## WHAT TO WORK ON:
Rewrite the forum thread about the ResourceExhaustedError, starting with "I face this" and going on through "without top layer.", putting "EfficientNetB0" wherever "Xception" appears.

ResourceExhaustedError when training large conv nets


#1

Hi,

I get a ResourceExhaustedError when training large pre trained networks in Keras ( DenseNet201 ).
Any idea why?
Also, a possible solution would be helpful.

Thanks!


#2

Please try to run your experiment on gcp-gpu-large.
We think that your problem is related to not enough memory on GPU.

neptune send --worker gcp-gpu-large

#3

Hi, I face the same issue when running on gcp-gpu-large too. Any suggestions?


#4

What batch size are you using?
Using smaller batch and/or downsizing the images helps.

What is your use case btw?
Are you using it as feature extractor, fine tuning or just for inference?


#5

Batch size = 32

I face this issue when I do aggressive data augmentation with a fully trainable Xception.

I’m using it to build a recognition.


#6

I see the following options:

Your augmentation may be multiplying the number of images that you actually pass to the net.
Are you using keras ImageDataGenerator?

I presume that you are using Xception without top layer.
How large are your images, can you use resize them to something smaller.
For recognition it should be ok because you don’t need the exact location or finely segmented images.

I’ve read that there are some problems with Xception implementation in Keras and I haven’t really used it really. Can you simply go with Resnet or Inception? If you are planning on using it in production I would suggest trying MobileNet which is extremely light and produces very good results.


#7

Oh, and one more thing.
Have you tried to run it with extremely small batch like 1 or 2?


#8

Hi, I got over the issue with using an InceptionResNetV2. Yes I was using keras’ ImageDataGenerator. Nope I haven’t tried with a batchsize of 1 or 2, but will give it a shot.

Thank you for your response!

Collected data
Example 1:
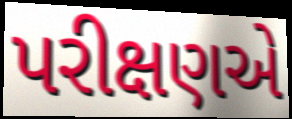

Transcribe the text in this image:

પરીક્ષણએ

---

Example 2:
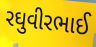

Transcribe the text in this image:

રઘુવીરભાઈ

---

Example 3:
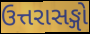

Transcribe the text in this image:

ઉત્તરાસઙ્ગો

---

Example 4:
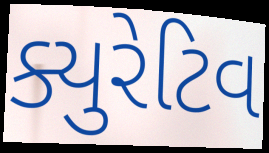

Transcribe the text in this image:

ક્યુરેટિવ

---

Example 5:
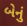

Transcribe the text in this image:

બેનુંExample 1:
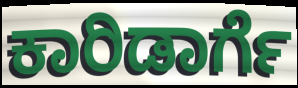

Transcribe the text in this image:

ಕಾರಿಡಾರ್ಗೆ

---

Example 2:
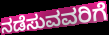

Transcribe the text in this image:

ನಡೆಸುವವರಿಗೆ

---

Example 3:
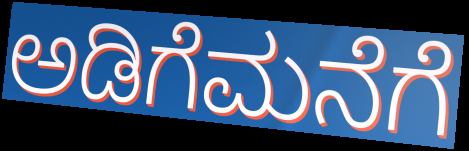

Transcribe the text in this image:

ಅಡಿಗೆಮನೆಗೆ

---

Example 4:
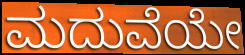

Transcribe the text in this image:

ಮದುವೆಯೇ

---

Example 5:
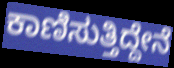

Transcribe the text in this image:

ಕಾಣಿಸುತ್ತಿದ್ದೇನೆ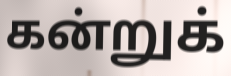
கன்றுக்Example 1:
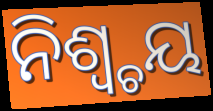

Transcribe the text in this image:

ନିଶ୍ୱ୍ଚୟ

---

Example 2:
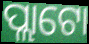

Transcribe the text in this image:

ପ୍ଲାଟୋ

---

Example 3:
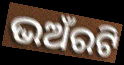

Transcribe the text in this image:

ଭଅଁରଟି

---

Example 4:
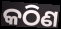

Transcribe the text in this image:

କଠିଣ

---

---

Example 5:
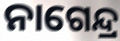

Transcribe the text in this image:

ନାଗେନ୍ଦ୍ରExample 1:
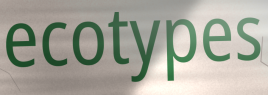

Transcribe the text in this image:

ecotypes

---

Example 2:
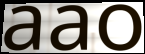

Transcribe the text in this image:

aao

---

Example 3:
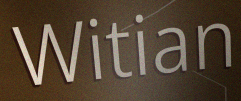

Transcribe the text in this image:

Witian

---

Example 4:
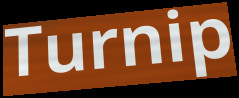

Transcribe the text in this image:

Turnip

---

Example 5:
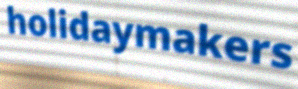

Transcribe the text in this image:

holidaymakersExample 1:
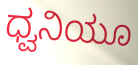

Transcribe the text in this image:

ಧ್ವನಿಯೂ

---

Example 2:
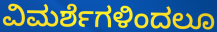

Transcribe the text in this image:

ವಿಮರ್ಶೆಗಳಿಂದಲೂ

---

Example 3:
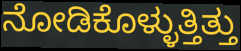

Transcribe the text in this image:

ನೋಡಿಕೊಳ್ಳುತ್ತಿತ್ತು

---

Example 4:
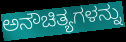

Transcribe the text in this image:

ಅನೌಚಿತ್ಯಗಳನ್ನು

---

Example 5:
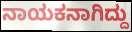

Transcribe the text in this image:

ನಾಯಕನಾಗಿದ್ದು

---

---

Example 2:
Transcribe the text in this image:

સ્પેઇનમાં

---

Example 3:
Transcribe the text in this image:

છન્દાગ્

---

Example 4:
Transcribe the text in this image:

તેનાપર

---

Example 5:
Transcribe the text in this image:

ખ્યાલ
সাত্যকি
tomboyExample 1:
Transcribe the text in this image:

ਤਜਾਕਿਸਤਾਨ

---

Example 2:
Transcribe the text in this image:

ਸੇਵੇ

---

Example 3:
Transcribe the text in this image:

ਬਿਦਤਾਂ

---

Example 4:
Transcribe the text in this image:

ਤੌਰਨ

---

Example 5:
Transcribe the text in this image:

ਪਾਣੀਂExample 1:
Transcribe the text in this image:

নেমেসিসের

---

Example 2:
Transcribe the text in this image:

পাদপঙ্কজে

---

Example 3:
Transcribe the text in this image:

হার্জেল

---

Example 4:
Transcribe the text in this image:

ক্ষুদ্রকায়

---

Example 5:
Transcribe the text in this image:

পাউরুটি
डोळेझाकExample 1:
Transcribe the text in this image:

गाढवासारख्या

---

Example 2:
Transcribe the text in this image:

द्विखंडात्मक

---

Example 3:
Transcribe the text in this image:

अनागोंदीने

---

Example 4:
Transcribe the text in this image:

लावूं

## RESULT OF THE EXERCISE:
I face this issue when I do aggressive data augmentation with a fully trainable EfficientNetB0.

I’m using it to build a recognition.


#6

I see the following options:

Your augmentation may be multiplying the number of images that you actually pass to the net.
Are you using keras ImageDataGenerator?

I presume that you are using EfficientNetB0 without top layer.